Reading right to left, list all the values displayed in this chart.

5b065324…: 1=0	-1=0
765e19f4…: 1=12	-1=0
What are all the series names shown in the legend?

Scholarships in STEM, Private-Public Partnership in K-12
___
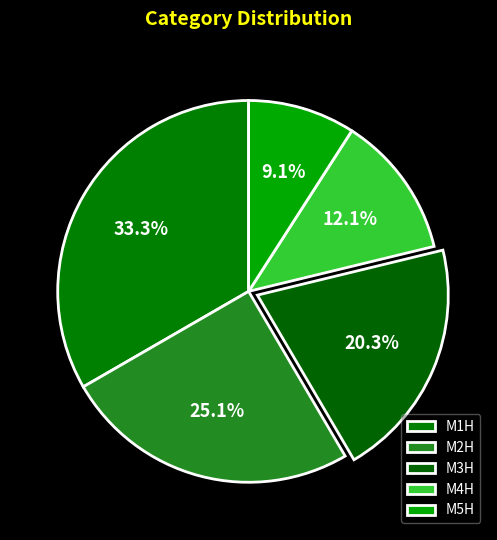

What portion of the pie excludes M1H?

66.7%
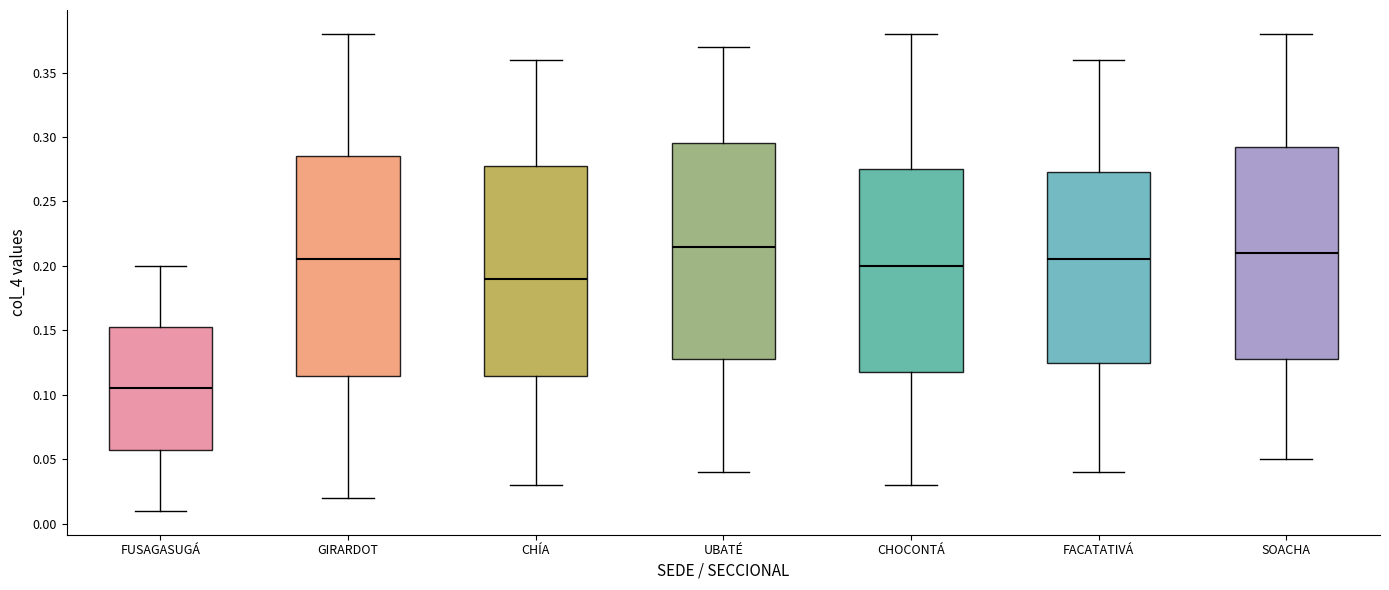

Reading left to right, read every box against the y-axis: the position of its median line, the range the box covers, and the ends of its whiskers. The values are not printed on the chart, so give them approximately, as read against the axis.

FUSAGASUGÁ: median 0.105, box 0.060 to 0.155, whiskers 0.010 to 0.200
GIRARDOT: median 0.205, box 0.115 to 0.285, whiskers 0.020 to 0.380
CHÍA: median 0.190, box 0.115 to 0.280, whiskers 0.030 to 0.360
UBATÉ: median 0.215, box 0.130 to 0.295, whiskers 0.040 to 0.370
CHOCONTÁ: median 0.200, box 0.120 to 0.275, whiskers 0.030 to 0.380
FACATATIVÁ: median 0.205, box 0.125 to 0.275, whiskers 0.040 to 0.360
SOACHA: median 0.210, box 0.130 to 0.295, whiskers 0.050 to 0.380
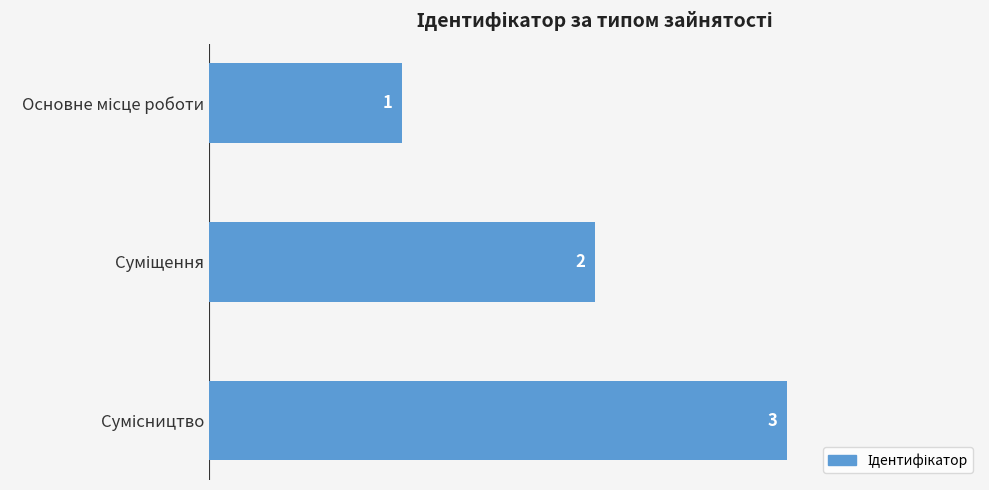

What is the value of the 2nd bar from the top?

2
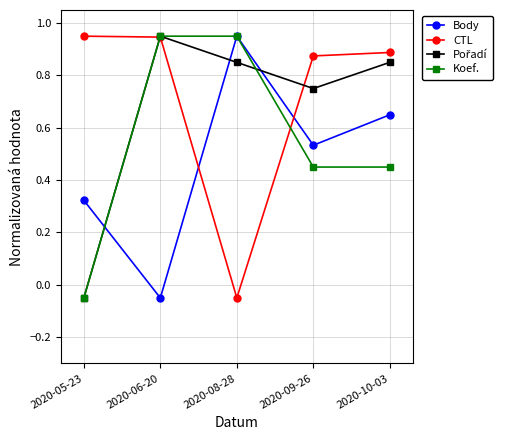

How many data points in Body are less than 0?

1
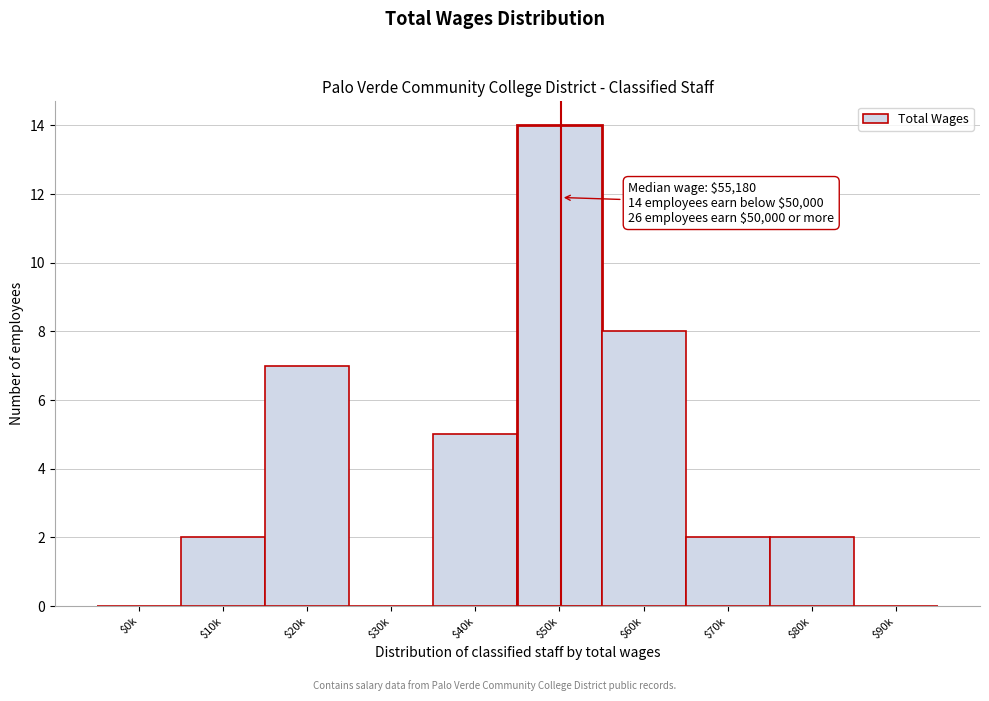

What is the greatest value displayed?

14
___
> **PROMPT**: Copy out the lines from the one containing "Reading right to" through the one containing "What are all", both included, without changing anything.

> **REPLY**:
Reading right to left, list all the values displayed in this chart.

5b065324…: 1=0	-1=0
765e19f4…: 1=12	-1=0
What are all the series names shown in the legend?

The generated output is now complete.